(RECORDS FOR PROCESSING Opens)
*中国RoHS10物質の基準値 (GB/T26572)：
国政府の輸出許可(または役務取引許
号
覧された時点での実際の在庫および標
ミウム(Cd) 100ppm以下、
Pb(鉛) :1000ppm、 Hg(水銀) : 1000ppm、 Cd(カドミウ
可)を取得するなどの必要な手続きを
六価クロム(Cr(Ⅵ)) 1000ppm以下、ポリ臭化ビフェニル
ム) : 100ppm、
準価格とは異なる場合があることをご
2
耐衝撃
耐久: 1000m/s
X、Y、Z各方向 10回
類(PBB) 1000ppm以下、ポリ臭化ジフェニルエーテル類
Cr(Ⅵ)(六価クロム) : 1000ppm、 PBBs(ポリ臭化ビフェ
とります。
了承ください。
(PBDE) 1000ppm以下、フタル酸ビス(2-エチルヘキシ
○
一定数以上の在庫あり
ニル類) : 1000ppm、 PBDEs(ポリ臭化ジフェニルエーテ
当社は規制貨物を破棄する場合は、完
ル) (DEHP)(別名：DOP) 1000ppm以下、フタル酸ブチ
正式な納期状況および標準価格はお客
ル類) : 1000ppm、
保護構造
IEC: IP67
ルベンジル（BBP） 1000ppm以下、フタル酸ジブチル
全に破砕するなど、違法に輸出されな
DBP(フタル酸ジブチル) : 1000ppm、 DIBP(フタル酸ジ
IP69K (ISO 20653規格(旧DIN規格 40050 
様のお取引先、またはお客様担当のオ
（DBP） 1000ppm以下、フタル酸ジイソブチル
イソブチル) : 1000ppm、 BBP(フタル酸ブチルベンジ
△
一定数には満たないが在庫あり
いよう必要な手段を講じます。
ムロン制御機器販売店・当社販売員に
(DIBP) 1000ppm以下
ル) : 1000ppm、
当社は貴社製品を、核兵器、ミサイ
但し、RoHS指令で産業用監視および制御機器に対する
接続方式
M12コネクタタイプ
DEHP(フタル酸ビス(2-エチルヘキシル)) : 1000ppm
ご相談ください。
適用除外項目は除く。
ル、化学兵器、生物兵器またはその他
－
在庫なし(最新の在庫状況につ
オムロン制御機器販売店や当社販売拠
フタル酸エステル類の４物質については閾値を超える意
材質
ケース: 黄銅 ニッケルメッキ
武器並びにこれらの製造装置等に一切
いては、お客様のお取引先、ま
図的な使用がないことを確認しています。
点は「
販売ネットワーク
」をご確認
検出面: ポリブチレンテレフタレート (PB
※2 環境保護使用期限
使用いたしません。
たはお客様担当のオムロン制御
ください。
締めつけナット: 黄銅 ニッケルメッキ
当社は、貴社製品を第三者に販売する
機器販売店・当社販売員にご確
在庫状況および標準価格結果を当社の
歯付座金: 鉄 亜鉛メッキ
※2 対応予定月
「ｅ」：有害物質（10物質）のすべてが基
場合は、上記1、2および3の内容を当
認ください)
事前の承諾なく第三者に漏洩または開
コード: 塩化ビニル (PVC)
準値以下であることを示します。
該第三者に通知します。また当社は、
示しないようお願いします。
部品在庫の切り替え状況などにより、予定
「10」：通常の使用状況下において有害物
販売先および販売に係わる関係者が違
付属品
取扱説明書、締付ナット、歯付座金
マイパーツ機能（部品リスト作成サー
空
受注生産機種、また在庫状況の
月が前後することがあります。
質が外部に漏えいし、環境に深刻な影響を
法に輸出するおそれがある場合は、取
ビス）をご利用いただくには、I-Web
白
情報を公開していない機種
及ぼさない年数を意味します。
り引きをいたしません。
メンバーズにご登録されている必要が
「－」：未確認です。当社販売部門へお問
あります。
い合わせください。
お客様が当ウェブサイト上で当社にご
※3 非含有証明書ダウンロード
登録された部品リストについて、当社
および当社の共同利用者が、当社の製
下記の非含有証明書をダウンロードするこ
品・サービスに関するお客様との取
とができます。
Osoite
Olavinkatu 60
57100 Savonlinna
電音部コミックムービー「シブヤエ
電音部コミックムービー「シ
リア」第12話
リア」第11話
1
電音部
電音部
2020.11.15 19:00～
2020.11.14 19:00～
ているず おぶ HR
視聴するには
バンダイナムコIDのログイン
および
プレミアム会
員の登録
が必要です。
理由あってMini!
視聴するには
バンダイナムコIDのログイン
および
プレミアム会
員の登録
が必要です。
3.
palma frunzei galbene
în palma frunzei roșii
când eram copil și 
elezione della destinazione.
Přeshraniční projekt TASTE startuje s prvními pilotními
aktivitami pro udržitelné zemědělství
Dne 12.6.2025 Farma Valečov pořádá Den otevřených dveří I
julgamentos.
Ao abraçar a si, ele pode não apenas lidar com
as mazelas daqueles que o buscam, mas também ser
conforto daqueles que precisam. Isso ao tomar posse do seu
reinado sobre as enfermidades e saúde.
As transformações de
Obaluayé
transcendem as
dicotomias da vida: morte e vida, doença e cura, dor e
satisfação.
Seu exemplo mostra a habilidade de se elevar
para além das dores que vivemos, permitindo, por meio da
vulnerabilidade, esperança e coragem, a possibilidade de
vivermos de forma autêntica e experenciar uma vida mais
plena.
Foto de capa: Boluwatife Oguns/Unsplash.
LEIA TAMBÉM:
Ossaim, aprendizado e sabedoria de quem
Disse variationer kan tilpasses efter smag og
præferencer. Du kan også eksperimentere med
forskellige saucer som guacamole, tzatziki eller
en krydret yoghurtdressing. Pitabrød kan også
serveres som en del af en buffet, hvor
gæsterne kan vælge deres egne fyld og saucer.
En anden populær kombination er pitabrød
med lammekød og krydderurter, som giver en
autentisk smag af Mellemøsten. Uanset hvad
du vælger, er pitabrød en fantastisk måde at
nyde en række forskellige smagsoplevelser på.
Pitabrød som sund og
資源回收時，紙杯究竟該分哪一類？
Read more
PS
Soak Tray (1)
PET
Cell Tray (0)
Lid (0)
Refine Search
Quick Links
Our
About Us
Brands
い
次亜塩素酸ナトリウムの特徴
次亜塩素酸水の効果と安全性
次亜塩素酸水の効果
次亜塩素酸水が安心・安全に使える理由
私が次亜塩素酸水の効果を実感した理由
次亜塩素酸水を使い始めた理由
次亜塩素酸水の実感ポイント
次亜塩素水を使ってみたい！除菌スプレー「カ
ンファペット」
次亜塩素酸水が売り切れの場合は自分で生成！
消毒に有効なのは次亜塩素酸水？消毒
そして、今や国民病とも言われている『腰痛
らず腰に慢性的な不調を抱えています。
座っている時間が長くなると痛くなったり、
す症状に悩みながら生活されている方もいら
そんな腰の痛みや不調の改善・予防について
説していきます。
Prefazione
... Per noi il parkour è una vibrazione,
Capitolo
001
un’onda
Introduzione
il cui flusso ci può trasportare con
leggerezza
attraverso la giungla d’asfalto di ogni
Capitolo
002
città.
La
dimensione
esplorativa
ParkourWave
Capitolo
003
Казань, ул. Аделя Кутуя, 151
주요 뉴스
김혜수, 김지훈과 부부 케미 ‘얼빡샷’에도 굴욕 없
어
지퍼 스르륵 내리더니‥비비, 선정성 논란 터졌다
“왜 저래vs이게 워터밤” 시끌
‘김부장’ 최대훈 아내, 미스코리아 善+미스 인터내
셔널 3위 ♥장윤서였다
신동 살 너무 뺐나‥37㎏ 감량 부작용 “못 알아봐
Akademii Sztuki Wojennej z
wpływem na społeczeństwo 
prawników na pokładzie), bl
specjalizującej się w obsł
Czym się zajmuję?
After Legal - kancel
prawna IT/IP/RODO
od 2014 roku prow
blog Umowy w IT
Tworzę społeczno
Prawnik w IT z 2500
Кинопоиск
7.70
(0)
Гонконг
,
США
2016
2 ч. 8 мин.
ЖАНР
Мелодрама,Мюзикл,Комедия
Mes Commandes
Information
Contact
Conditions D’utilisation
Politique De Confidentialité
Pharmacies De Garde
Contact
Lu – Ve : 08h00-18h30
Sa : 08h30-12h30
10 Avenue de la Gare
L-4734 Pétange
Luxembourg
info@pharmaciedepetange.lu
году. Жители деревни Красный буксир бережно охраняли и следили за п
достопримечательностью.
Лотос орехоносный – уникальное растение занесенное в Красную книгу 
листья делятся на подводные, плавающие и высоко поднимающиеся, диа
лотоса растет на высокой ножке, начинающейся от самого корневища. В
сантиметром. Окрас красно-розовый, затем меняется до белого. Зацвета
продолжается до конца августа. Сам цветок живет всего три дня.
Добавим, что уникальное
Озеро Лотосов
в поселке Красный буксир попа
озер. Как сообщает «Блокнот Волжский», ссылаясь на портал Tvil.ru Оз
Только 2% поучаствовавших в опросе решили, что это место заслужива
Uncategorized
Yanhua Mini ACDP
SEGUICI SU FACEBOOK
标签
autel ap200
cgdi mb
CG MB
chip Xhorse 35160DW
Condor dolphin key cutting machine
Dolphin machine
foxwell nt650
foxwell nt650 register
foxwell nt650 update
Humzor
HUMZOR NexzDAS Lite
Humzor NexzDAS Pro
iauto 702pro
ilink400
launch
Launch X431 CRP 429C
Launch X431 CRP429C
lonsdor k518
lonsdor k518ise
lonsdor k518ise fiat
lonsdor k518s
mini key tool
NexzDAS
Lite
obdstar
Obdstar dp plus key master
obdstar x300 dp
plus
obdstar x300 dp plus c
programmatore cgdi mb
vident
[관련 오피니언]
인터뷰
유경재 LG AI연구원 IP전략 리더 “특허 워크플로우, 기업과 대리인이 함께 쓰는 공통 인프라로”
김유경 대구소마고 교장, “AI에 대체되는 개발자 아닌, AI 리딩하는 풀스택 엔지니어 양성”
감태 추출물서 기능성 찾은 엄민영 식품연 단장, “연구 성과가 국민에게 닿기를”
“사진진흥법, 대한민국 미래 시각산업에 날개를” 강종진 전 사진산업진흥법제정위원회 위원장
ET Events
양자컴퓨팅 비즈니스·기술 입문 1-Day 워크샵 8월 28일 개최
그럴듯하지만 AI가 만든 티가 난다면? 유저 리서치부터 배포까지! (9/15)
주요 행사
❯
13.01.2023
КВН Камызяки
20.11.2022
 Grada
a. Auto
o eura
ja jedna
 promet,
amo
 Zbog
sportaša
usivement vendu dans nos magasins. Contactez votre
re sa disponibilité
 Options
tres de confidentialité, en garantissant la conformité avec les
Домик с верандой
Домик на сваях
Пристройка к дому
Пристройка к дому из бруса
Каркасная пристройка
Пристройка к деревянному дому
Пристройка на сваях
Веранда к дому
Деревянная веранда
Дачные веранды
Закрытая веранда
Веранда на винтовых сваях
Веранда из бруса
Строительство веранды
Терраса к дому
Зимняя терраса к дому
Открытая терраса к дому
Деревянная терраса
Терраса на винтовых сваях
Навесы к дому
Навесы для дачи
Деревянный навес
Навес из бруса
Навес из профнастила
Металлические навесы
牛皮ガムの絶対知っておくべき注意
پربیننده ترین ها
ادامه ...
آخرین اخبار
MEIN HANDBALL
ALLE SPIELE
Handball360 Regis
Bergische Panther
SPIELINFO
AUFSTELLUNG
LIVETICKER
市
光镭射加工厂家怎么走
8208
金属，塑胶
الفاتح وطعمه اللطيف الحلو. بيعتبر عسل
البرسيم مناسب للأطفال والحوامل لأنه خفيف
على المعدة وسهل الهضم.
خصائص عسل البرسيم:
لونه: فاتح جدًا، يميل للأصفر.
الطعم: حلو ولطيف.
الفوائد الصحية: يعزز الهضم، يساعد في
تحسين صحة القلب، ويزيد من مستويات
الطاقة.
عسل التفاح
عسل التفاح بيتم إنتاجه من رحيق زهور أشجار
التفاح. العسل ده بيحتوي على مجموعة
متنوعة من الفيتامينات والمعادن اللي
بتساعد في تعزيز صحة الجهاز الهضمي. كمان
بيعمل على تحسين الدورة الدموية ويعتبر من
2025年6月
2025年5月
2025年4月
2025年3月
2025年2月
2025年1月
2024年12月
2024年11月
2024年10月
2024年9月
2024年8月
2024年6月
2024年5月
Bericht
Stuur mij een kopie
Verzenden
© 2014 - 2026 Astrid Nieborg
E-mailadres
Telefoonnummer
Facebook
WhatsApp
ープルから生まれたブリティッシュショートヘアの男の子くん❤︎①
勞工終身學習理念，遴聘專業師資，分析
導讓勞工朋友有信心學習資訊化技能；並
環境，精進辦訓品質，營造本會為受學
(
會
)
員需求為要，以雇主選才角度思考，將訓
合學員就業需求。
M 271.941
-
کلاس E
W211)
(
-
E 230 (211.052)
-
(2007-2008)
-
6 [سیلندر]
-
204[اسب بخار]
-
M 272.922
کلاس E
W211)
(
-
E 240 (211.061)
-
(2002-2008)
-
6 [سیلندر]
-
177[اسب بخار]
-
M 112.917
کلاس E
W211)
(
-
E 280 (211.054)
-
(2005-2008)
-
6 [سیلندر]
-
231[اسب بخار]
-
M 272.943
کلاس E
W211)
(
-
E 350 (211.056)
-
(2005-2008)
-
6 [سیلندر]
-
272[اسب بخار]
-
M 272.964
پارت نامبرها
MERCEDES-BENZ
(RECORDS FOR PROCESSING Closes)
What you copy out must be exactly the lines from the line containing "البرسيم مناسب للأطفال والحوامل لأنه خفيف" through the end of the records.

البرسيم مناسب للأطفال والحوامل لأنه خفيف
على المعدة وسهل الهضم.
خصائص عسل البرسيم:
لونه: فاتح جدًا، يميل للأصفر.
الطعم: حلو ولطيف.
الفوائد الصحية: يعزز الهضم، يساعد في
تحسين صحة القلب، ويزيد من مستويات
الطاقة.
عسل التفاح
عسل التفاح بيتم إنتاجه من رحيق زهور أشجار
التفاح. العسل ده بيحتوي على مجموعة
متنوعة من الفيتامينات والمعادن اللي
بتساعد في تعزيز صحة الجهاز الهضمي. كمان
بيعمل على تحسين الدورة الدموية ويعتبر من
2025年6月
2025年5月
2025年4月
2025年3月
2025年2月
2025年1月
2024年12月
2024年11月
2024年10月
2024年9月
2024年8月
2024年6月
2024年5月
Bericht
Stuur mij een kopie
Verzenden
© 2014 - 2026 Astrid Nieborg
E-mailadres
Telefoonnummer
Facebook
WhatsApp
ープルから生まれたブリティッシュショートヘアの男の子くん❤︎①
勞工終身學習理念，遴聘專業師資，分析
導讓勞工朋友有信心學習資訊化技能；並
環境，精進辦訓品質，營造本會為受學
(
會
)
員需求為要，以雇主選才角度思考，將訓
合學員就業需求。
M 271.941
-
کلاس E
W211)
(
-
E 230 (211.052)
-
(2007-2008)
-
6 [سیلندر]
-
204[اسب بخار]
-
M 272.922
کلاس E
W211)
(
-
E 240 (211.061)
-
(2002-2008)
-
6 [سیلندر]
-
177[اسب بخار]
-
M 112.917
کلاس E
W211)
(
-
E 280 (211.054)
-
(2005-2008)
-
6 [سیلندر]
-
231[اسب بخار]
-
M 272.943
کلاس E
W211)
(
-
E 350 (211.056)
-
(2005-2008)
-
6 [سیلندر]
-
272[اسب بخار]
-
M 272.964
پارت نامبرها
MERCEDES-BENZ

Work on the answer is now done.